What about 59 rue de Rivoli, which has a vibrant facade - and located where it is between Hotel de Ville and The Louvre, is right in the catchment area for tourists?

"Squat 59 Rivoli is the perfect example, as it was actually bought by the city twelve years ago to stop the artists squatting there from being evicted, but last year when their contract came up for renewal, the city threatened their independence by increasing the rent and reducing the number of permanent artists who could showcase their work in the space."

Things may not be all they seem, but then as Jonathan Meades puts it in his documentary In Search Of Bohemia, "perhaps all places are ideas to people who don't live in them." Paris represents an idea rather than a reality more than most, though, a city that the world sees through Hollywood's filter based on a time period nearly a century ago - and a place that has its own syndrome named after it. Paris Syndrome is a transient psychological disorder suffered mainly by Japanese tourists which apparently manifests from the divergence of the person's idealised impression of Paris and the disappointment of the reality. The worldview of Paris disseminated from Hollywood and often shot in studios in California or New York rather than on location (see Sex And The City or, say, The Last Time I Saw Paris starring Elizabeth Taylor), is mostly a fallacy, a bit like The Special Relationship we were talking about earlier.

"To be fair, films made in Paris by French studios are alway using the city's postcard representation too," says Martin Lord. "Most of the movies from Paris are not real life. There is always a beautiful apartment, they always go out on the Champs-Élysées or in St-Germain, they never work and everybody is an artist, actor or whatever. There are a lot of difficulties here, lots of people, a massive disparity between rich and poor, that is life. You'd think Paris was just St-Germain des Près and nothing around it, but it's multifaceted and complex."

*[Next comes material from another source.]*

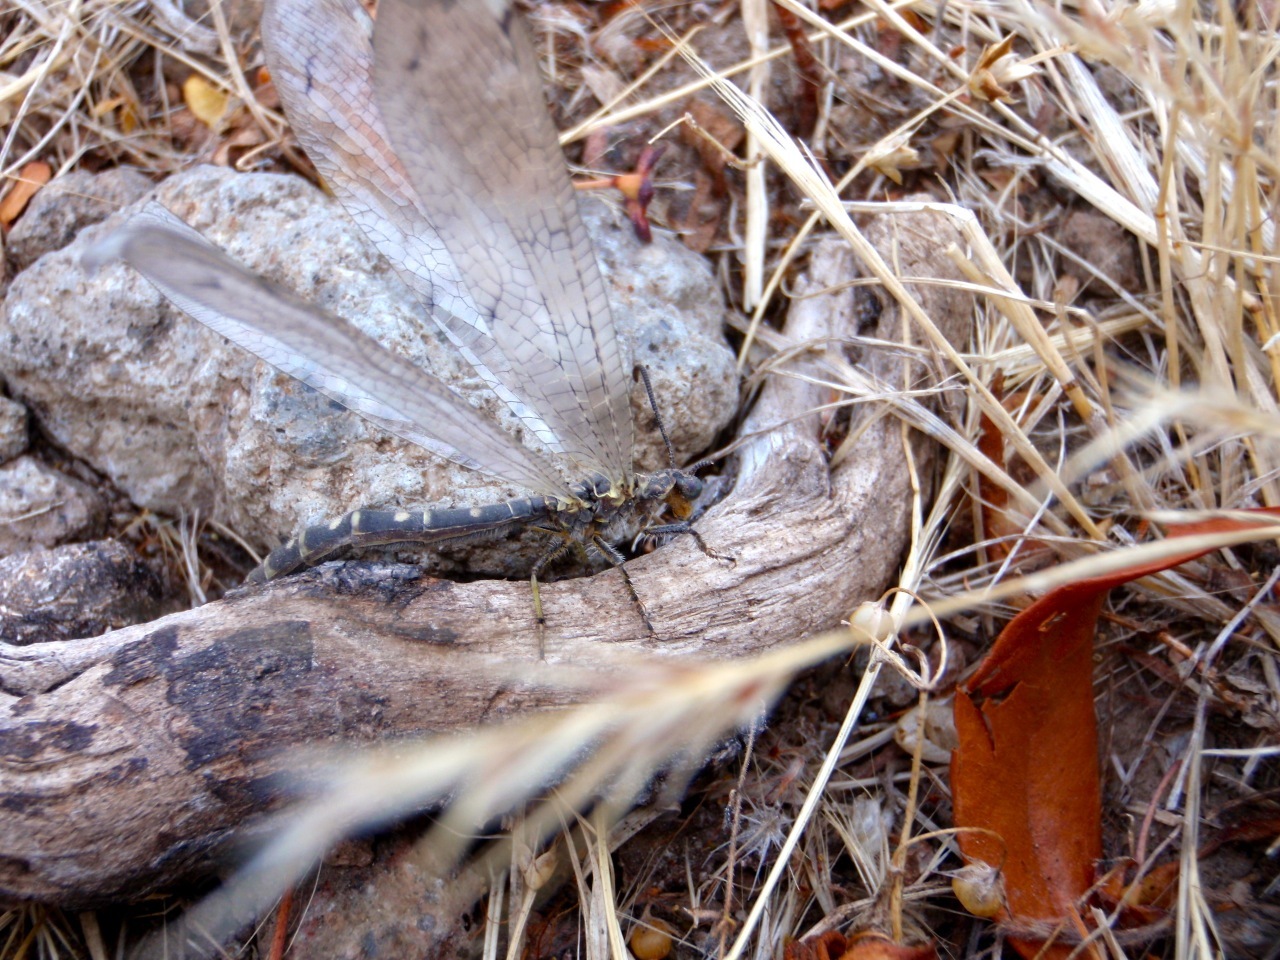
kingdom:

"Obviously the Paris portrayed in the media and in Hollywood is not the real Paris," admits Thompson, a British expat. "It's less Amelie and more La Haine, but that doesn't make it any less beautiful, you just need to have the right expectations."

"Maybe Hollywood likes to play up the glamorous side of Paris," says Axelle Remeaud, "and actually we live in a city quite different from Les Années folles. Things move on, but unfortunately not stereotypes."